Yes, indeed; where have we heard about this before? Oh, look, there’s another sentence in that last paragraph:
“The allegations echoed charges that political appointees and senior officials cherry-picked intelligence about Iraq’s supposed weapons program in 2002 and 2003.”
Let’s start with the obvious: Manipulating intelligence reports to fit a politically motivated narrative is a terrible thing to do. It’s also a difficult thing to prove, although the details of this story — more than 50 analysts corroborating an official complaint to an inspector-general — suggest this is a substantial accusation. Do these analyses which are being altered or ignored represent the mainstream or a minority opinion? Which analyses — the ones that show a weaker ISIS and al-Qaida, or the ones that believe it to be stronger than we’ve been led to believe — are corroborated by the estimates of other nations’ intelligence agencies? How do they compare with the facts on the ground?
But let’s also acknowledge some key differences between the situation pre-Iraq war and present day. The Bush administration was acting on intelligence that was necessarily precarious because the entire premise was that Saddam Hussein wasn’t allowing full access to international inspectors. Enforcing that inspection mandate was, after all, part of the U.N. resolution passed in November 2002 that preceded the invasion begun in March 2003. The belief that Saddam still had weapons of mass destruction predated the Bush administration and was also the basis for President Clinton’s bombing campaign against Iraq in 1998.
The situation today is rather different. For starters, the war with ISIS is already underway, even if we don’t exactly describe it as such. President Obama has already sent more than 3,000 U.S. troops back to Iraq to aid that country’s army in the fight and ordered thousands of air strikes against ISIS over the past year. We have people on the ground in the theater and eyes overhead monitoring actions going on above ground, not underground. There are actual, known facts which contradict the sunny official line about how things are going: ISIS is gaining ground, the conflict in Syria and humanitarian catastrophe there are worsening, and the U.S. continues to increase our presence in Iraq. These are telltale signs our side isn’t winning.
So one question is how the “Bush lied, people died” crowd is going to reconcile itself to a similar action within the Obama administration. We have already seen the anti-war protesters who roared during the Bush years go conspicuously silent about the thousands killed under orders by drone-happy Obama. (To adapt a line by Glenn Reynolds about civil liberties, if you really care about abuse of American military might, you should want a Republican president because the scrutiny will be greater.) Will they now remain silent about reports of intelligence manipulation to fit a narrative that’s leading to a slow-drip rebuilding of our presence in Iraq?

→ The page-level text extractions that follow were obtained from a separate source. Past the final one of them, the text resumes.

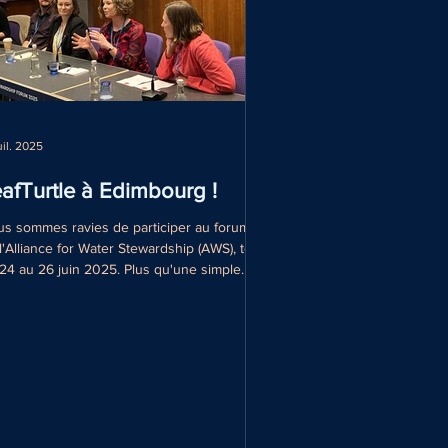
uil. 2025
afTurtle à Edimbourg !
s sommes ravies de participer au forum
l'Alliance for Water Stewardship (AWS), tenu
24 au 26 juin 2025. Plus qu'une simple
férence, cet événement est un espace
pice à des conversations authentiques,
les qui relient les idées à l'action et les
sonnes à leur objectif. Tout comme nous.
25 juin, conformément à notre mission de
fusion des connaissances, notre
ondatrice, Tatiana Fedotova, interviendra
 les synergies entre l'eau et la biodiversité,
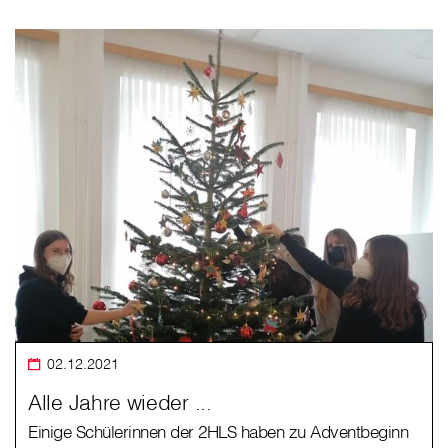
02.12.2021
Alle Jahre wieder ...
Einige Schülerinnen der 2HLS haben zu Adventbeginn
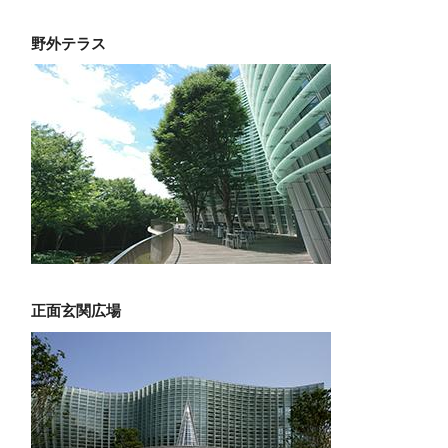
野外テラス
正面玄関広場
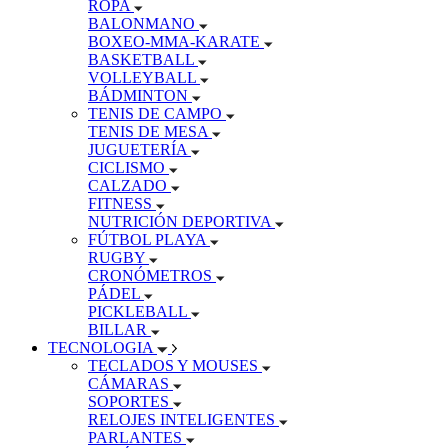
ROPA
BALONMANO
BOXEO-MMA-KARATE
BASKETBALL
VOLLEYBALL
BÁDMINTON
TENIS DE CAMPO
TENIS DE MESA
JUGUETERÍA
CICLISMO
CALZADO
FITNESS
NUTRICIÓN DEPORTIVA
FÚTBOL PLAYA
RUGBY
CRONÓMETROS
PÁDEL
PICKLEBALL
BILLAR
TECNOLOGIA
TECLADOS Y MOUSES
CÁMARAS
SOPORTES
RELOJES INTELIGENTES
PARLANTES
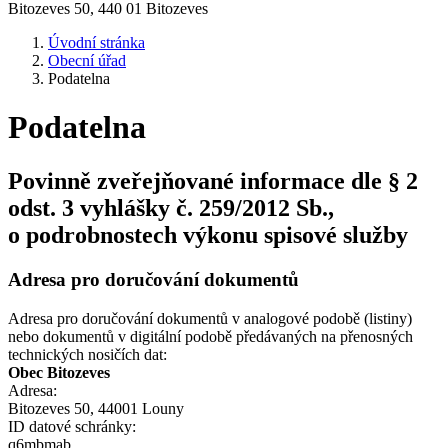
Bitozeves 50, 440 01 Bitozeves
Úvodní stránka
Obecní úřad
Podatelna
Podatelna
Povinně zveřejňované informace dle § 2
odst. 3 vyhlášky č. 259/2012 Sb.,
o podrobnostech výkonu spisové služby
Adresa pro doručování dokumentů
Adresa pro doručování dokumentů v analogové podobě (listiny)
nebo dokumentů v digitální podobě předávaných na přenosných
technických nosičích dat:
Obec Bitozeves
Adresa:
Bitozeves 50, 44001 Louny
ID datové schránky:
q6mbmab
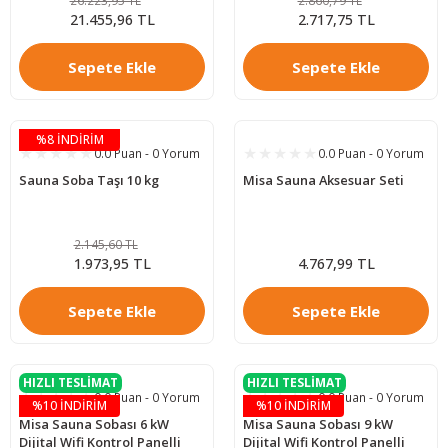
26.223,95 TL
2.860,79 TL
21.455,96 TL
2.717,75 TL
Sepete Ekle
Sepete Ekle
%8 İNDİRİM
0.0 Puan - 0 Yorum
0.0 Puan - 0 Yorum
Sauna Soba Taşı 10 kg
Misa Sauna Aksesuar Seti
2.145,60 TL
1.973,95 TL
4.767,99 TL
Sepete Ekle
Sepete Ekle
HIZLI TESLİMAT
HIZLI TESLİMAT
0.0 Puan - 0 Yorum
0.0 Puan - 0 Yorum
%10 İNDİRİM
%10 İNDİRİM
Misa Sauna Sobası 6 kW
Misa Sauna Sobası 9 kW
Dijital Wifi Kontrol Panelli
Dijital Wifi Kontrol Panelli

But more importantly, what is our strategy toward ISIS (do we yet have one?) and to what extent are our actions being determined by faulty intelligence? Are we allowing a threat to metastasize because we’re talking ourselves into thinking it’s no big deal? Are our troops who are already present in Iraq in greater danger than need be because we’re underestimating the enemy they face?
The follow-up — and reaction — to this one bear watching.